Working on OT Multi-Signed Projects as a New Collector
As all new collectors of Star Wars autographs realize very quickly, one thing that we all missed out on greatly was time. Whether we were engrossed in other hobbies, spent our time doing other activities, or were growing up during the age of the prequels without income of our own, we all missed out on the time where Star Wars autographing was growing and hitting its stride.
Unfortunately, we can’t get that time back.
Gone are the days of the $10-20 autograph, the reliable responses through the mail from some of the biggest names in the films, and the (generally) successful in-person attempts at some of the more elusive signers.
However, one aspect that we missed out on dearly was the time afforded to collectors to complete multi-signed projects from Original Trilogy (OT).
In SWAU, we’re privileged to see some incredible multis from inception through their completion, whether it’s a single shot of a stormtrooper with over twenty names of actors who donned the iconic armor; a shot of the cantina with signatures of cantina patrons and bystanders; or the Battle of Hoth complete with Imperial and Rebel Alliance forces.
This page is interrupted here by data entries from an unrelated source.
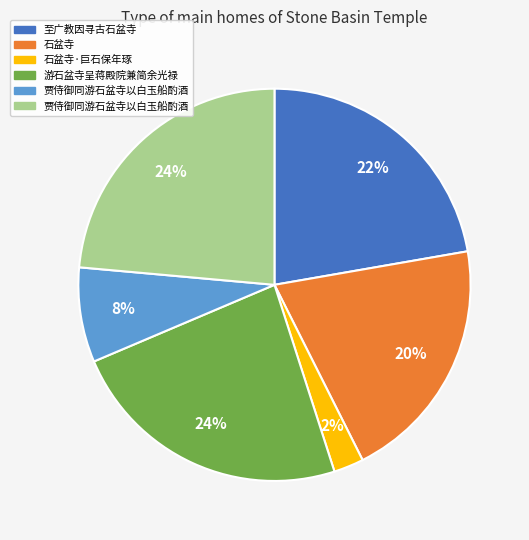

Count the number of slices in the pie.

6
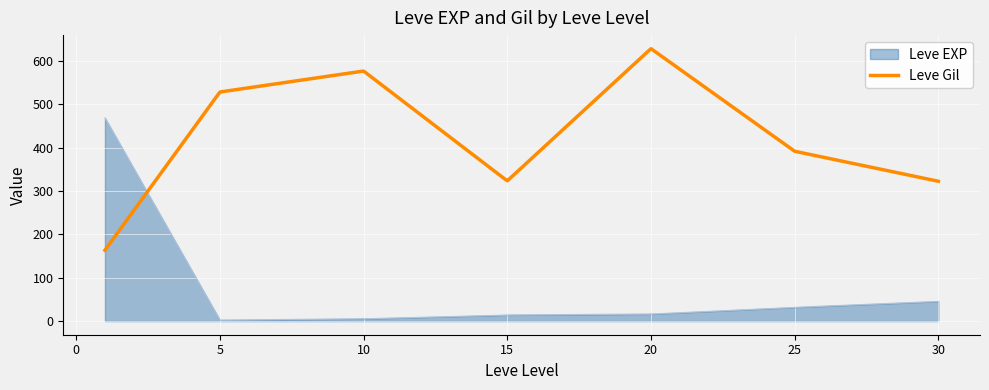

Does the chart display data point markers on the line(s)?

No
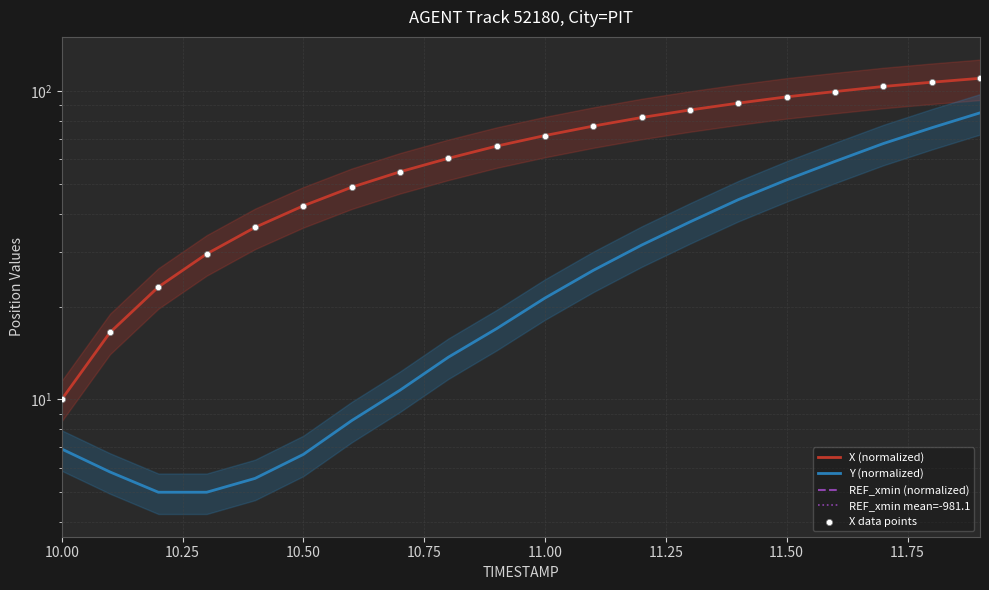

Is the value of Y at 11.3 greater than the value of X at 10.7?

No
As time has marches on, many of these signers have passed, leaving a permanent imprint on the projects of the past but also a permanent hole of the projects of the future.
So what are new collectors who want to have multi-signed pieces of these scenes and parts of the original trilogy to do?
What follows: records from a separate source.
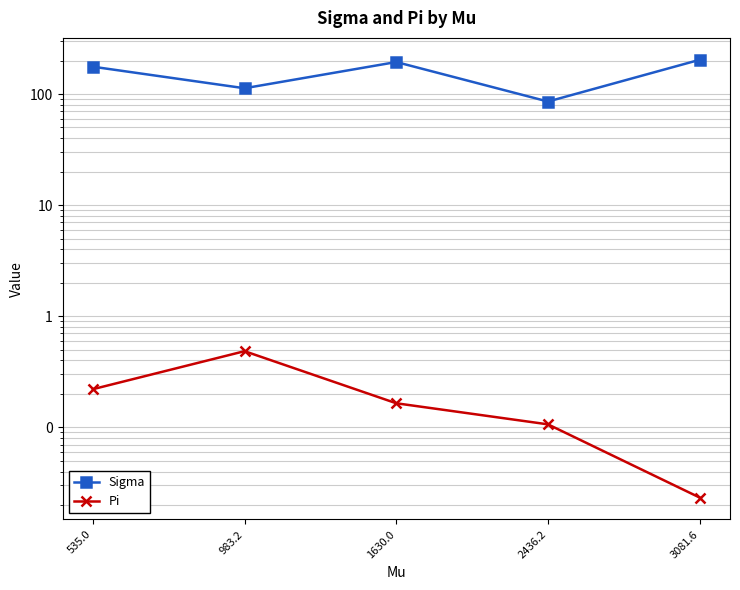

Reading right to left, transcribe all the data shown in this chart.

Sigma: 3081.6=203.3	2436.2=85.6	1630.0=194.1	983.2=112.7	535.0=176.1
Pi: 3081.6=0.0	2436.2=0.1	1630.0=0.2	983.2=0.5	535.0=0.2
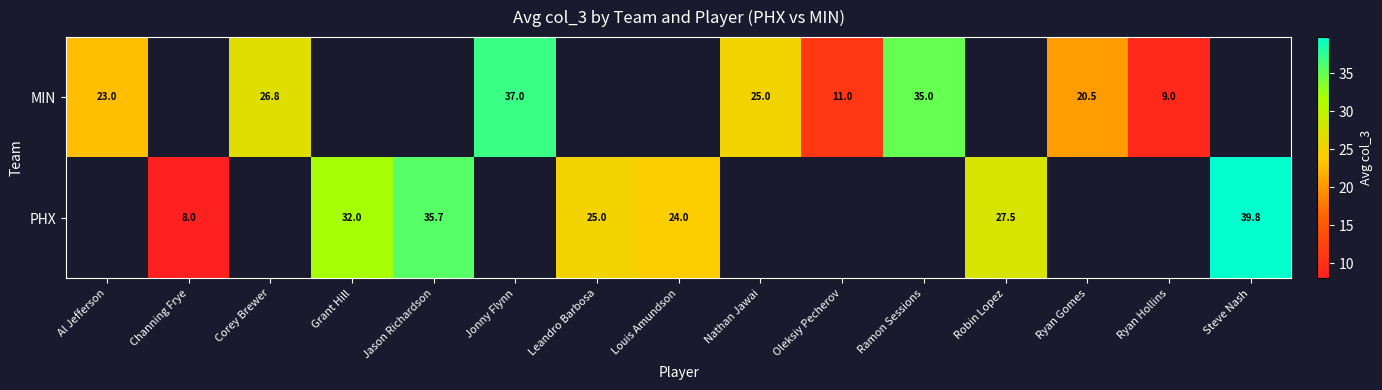

True or false: MIN has a value of 12.1 at Nathan Jawai.

False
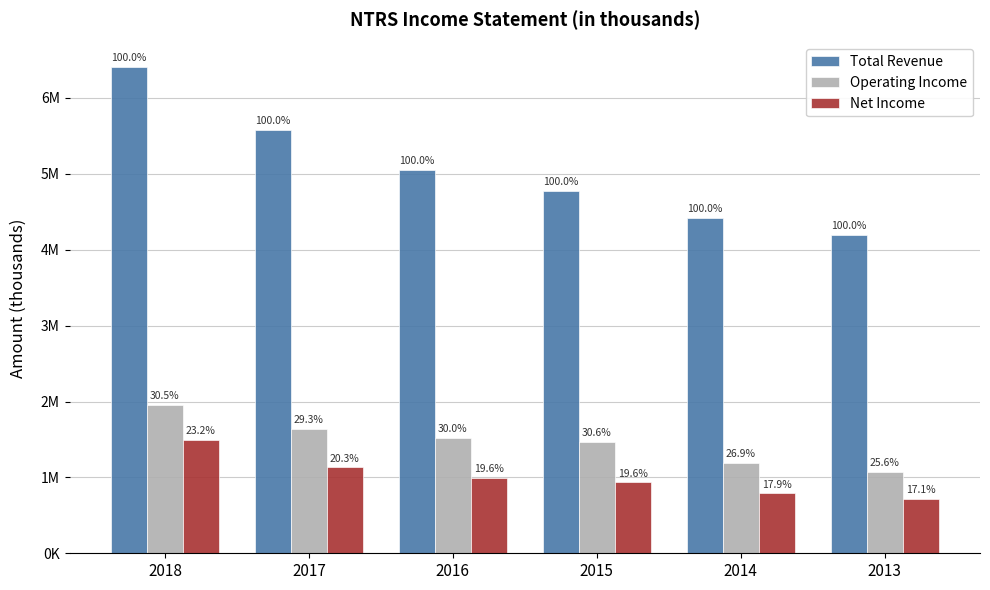

Reading right to left, extract all data points from this chart.

Total Revenue: 2013=4196900	2014=4416800	2015=4780300	2016=5052600	2017=5578700	2018=6410400
Operating Income: 2013=1075500	2014=1190200	2015=1465000	2016=1517100	2017=1633900	2018=1957800
Net Income: 2013=719400	2014=789000	2015=935000	2016=990400	2017=1130400	2018=1489900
From my point of view, there are three options that we can choose from, each with positive aspects and some significant drawbacks.
Option A: Work With What We Got- Many collectors only want to own and collect autographs they got themselves, whether at conventions or on the street. For the folks who abide by this mentality and want to add an OT multi-signed piece, they have the option of starting them in the modern day and collecting the signers who are still with us and still signing. There certainly are plenty of Cantina patrons, Stormtroopers, and Jawas, among others, that frequent the convention scene and still sign, particularly in the United Kingdom at the various Showmasters events.
However, this option has perhaps the least appealing negative side: you may never get to complete your “ideal” project due to names no longer signing for one reason or another. Personally, I want an 8x10 cantina patrons project badly, but in starting one, I need to accept that names like Peter Mayhew, Alfie Curtis, and Doug Beswick will never be on that project.
Option B: Purchase One Already Completed- Where we as new collectors may not have had the time afforded to us to complete these desired multis, the good news is that plenty of collectors have! And as people move in different directions, change focuses, or narrow collections, plenty of projects go up for sale over the course of the year, giving newer collectors a chance to add them to their own collections. The downside would be that these purchases will likely cost a nice chunk of change, as each signature carries its own value plus the additional value of having the names all together on a desired image. But for collectors who *must* add a scene no matter the cost, this is the option most likely to fill an OT multi void in their collection in 2020.
Option C: Acceptance- Sometimes we won’t all be able to have every scene we love in Star Wars autographed and in our collections, and that is ok! It’s a reality of loving a saga that has spanned 11 movies, three cartoons, and now one live-action television show; even the most die-hard of completionists will never have everything Star Wars autographed. When it comes to the OT, we have three movies, over seven hours of film, and sometimes for one reason or another (price, timing, availability of actors to sign, among others), which make it tough to have every scene we love signed. Accepting this is absolutely a viable strategy, and gives collectors a chance to focus on collecting what they can, rather than chasing the impossible.
In the end, we all choose our own ways to enjoy Star Wars and collecting Star Wars autographs. For some of the projects that younger collectors may see posted on the internet and in our groups, many of us have lost out on the time to create and finish those ourselves. However, with resources like the SWAU Sales Group, Beckett Authentication Services Signature Review, and the Autograph Universe Convention Help group at our disposal, there are still ways for young collectors to add the projects they want from the Original Trilogy. The choice of which path is taken to go after them is entirely up to the individual.